Beliefnet
Doing Life Together

i-741508_1920“I’m having trouble with my boss. He always thinks he is right.”

 He’s impossible to deal with because he doesn’t see how often he puts me down and thinks he is better than I am.”

She’s always telling me how great and important she is. It’s gets old!”

These words represent the frustration of people who deal with a narcissist. Narcissists are people who exaggerate their achievements, feel they are superior in their talents, are preoccupied with success, power, brilliance, and often believe that they can only be understood by other high status people. They crave admiration and have a strong sense of entitlement.

Most frustrating is the lack of empathy and compassion. Brain research is now giving us more understanding of why these people project themselves as overly confident and arrogant. The lack of empathy is correlated to structural deficits in parts of the brain. What this means is that the empathetic parts of the brain are less developed. These findings are based on imaging of the brain and may help us understand more about people with this diagnosis.

Regardless of the factors that cause narcissism, many of us have these people in our lives and need strategies to effectively deal with them.

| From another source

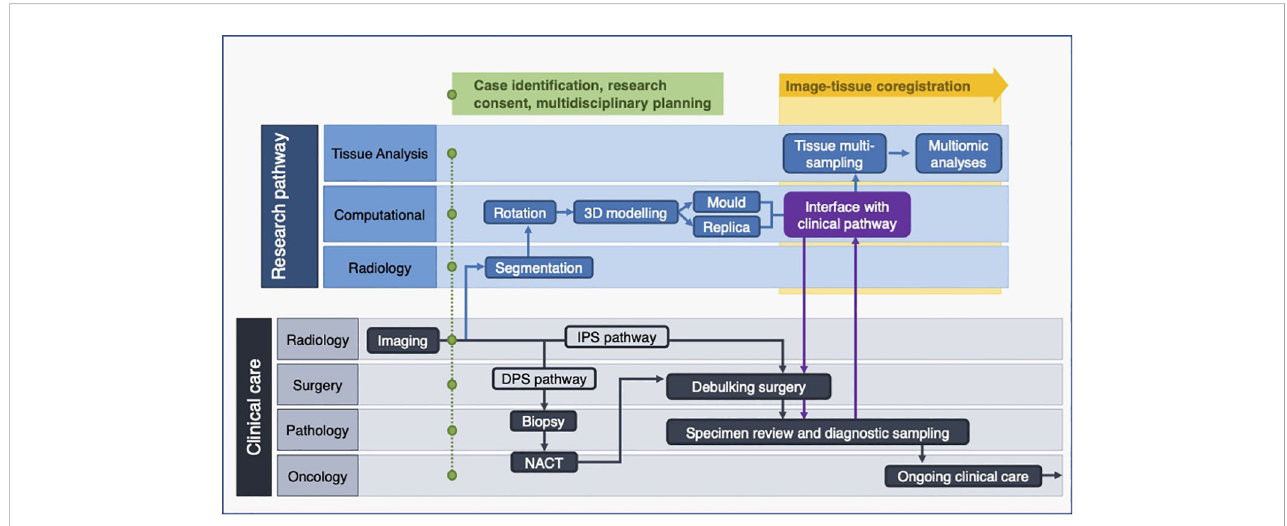
FIGURE 12 Multidisciplinary research pathway for malignant pelvic ovarian tumours. Interface with clinical pathway shown in purple. DPS, (delayed primary surgery); IPS, (immediate primary surgery); NACT, (neoadjuvant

Here are a few pointers to help:

  • Find a way to make a request while appealing to their ego, they will listen better. While you may not like doing this, there is incredible insecurity underlying the narcissism. Stroking the ego, which seems counterintuitive, actually helps you get along with the person better.
  • Recognize that narcissists usually do not trust people. Even though they appear overly confident, they live in anxiety with the fear that their weakness will be overcome by someone else. Thus, the overcompensating. So proceed cautiously as your motives and actions may be questioned.
  • You don’t have to respond to everything that is said, as they can be master manipulators. Sometimes less is better.
  • Avoid arguments because you usually can’t win. Acknowledge their feelings and don’t continue to push your point. If you must deal with a conflict, start soft and include yourself in the problem.
  • Don’t look for empathy as this is a skill that has to be taught. And the person has to want to increase this skill.
  • Give positive feedback when you can. It helps to focus on the positives in order to not build a wall of negativity.
  • Avoid challenges as you will probably lose. Often the narcissist has low frustration tolerance and things can escalate quickly.
  • Forgive often.  You don’t want to build a root of bitterness towards the person.
  • Pray. God can work on anyone. Transformation is His great work in us. When the narcissist becomes frustrated because his close relationships are failing, he or she is often open to the work of the Holy Spirit. Continue to point the person to the Lord and how Christ in them gives them the power to make changes. Usually it is the feedback from others that causes a person to question his or her behavior. Once the person is open to cultivating humility and compassion, God can work in them.
  • Prepare to go slow. The work of change requires patience, but if the person is committed to improving relationships, change is possible.